In January, the Sentencing Council revealed that Black offenders were 1.4 times more likely to be sentenced for drug offences than a white offender.

On Twitter, the organisation posted that “there are 31 British children who will see their father deported on 2nd December”.

It is still unclear how many offenders will be deported on this flight.

The planned flight has been met with national outcry across social media, which saw the hashtag ‘#stoptheplanes’ trending on Twitter in the UK on Thursday. 

Ninety high profile public figures, including author Bernadine Evaristo and actor Thandie Newton, have also signed an open letter by human rights organisation Detention Action urging airlines to drop next week’s deportation.

Prominent political figure Diane Abbott has also voiced her concerns about the deportations. “Some have lived here since they were children, many are now fathers themselves,” Abbott said.

“Due to Covid restrictions, they can’t say goodbye to loved ones in person.”

A petition by antiracism and migrants rights advocacy group BARAC UK calling for the UK government to end “mass deportations” has received over 150,000 signatures as of November 26. One of the signatories called the deportations “cruel and unacceptable. 

“The UK has a duty and responsibility to support the families of the Windrush generation,” the signatory said. 

BARAC UK co-founder and petition creator Zita Holbourne wrote in an article for gal-dem that many of the detainees “will only have a single historic offence on their records.
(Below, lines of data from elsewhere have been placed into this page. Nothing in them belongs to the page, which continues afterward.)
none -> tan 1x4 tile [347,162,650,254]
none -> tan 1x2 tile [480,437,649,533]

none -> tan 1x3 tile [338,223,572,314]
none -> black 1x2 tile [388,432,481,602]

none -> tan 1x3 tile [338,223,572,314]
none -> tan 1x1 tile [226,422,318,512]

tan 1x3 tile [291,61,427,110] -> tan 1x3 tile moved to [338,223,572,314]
Some are the victims of county lines networks and others sentenced under now defunct joint enterprise law”.

“It has been a traumatic year for Black people. Our energy has been truly spent”.
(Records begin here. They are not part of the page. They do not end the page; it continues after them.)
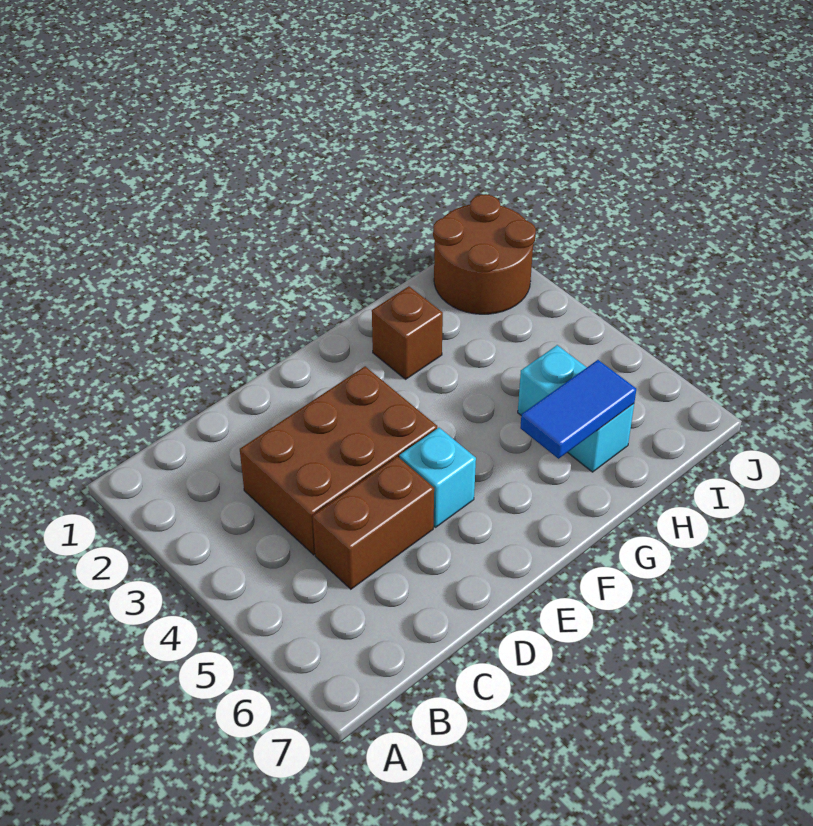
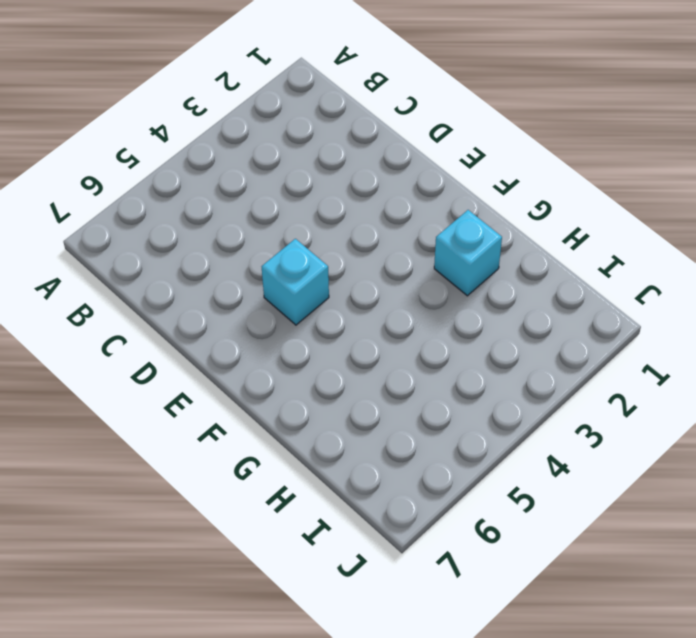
cyan 1x1 brick [434,210,502,296] -> brown 1x1 brick [372,286,443,379]
none -> brown 2x3 brick [240,366,437,555]
none -> brown 1x2 brick [313,457,434,589]

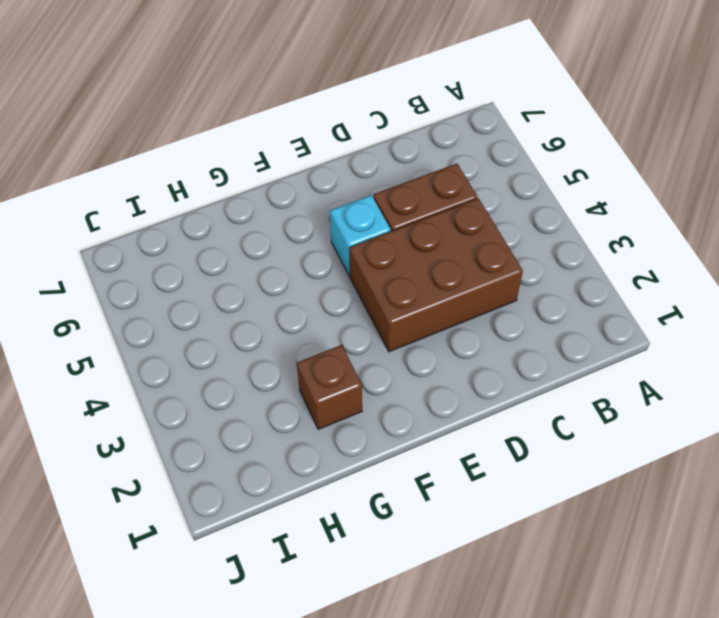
none -> cyan 1x2 brick [518,345,634,472]
none -> brown 2x2 round brick [433,194,536,314]

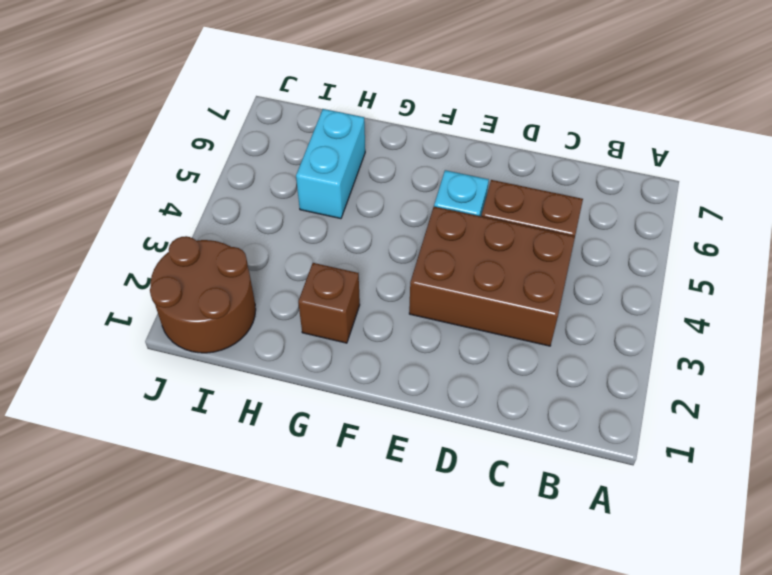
none -> blue 1x2 tile [520,360,636,459]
This concern is especially heightened due to the ongoing Covid-19 restrictions when international travel is being discouraged. Also, ONS findings this year that Black people are up to four times more likely to die from Covid-19 exacerbate the issue.

BARAC UK said in a Twitter thread on Wednesday, “On arrival at detention centre only temperature/were taken, no Covid tests, everyone is mixing, dining together, no social distancing.” 

“There are no covid sanitation/cleaning measures,” the thread continued.

Doyle was similarly concerned that the Jamaican government had accepted the flights. “None of the men we’ve spoken to have had Covid tests, no PPE in detention”.

The deportation flight to Jamaica on December 2 will be the first since February. Mass deportations were paused due to the implementation of a national lockdown in spring. 

At that time, the number of people being held in immigration removal centres dropped two-thirds as people were released in a bid to prevent the spread of COVID-19. The virus has killed more than 57,000 people in the UK. 

On the UK government’s website, the Foreign, Commonwealth and Development office states that it currently “advises against all but essential travel to the whole of Jamaica based on the current assessment of COVID-19 risks”.

The backlash to the news of the deportation on Wednesday also emerged on the same day as a damning Equality and Human Rights Commission report was published. The report found that the Home Office broke equalities law by ignoring evidence that “hostile environment” immigration policy would lead to racial discrimination. 

The report agreed with the Windrush Lesson Learned report in March of this year into the Windrush Scandal. Both reports found that the government repeatedly ignored and dismissed warnings of discrimination and failed to listen to members of Windrush generation. 

It reported a lack of “organisation-wide commitment, including by senior leadership, to the importance of equality”.

Doyle noted that the mass deportation shed light on these systemic issues which Black and Asian communities have had to endure.

She said, “The Windrush Scandal opened the whole country’s eyes to something black and Asian communities have always known — the immigration system is racist and unjust.”

Under UK law, non-British citizens who are convicted of a criminal offence and sentenced to 12 months or more in prison in the UK are eligible for deportation.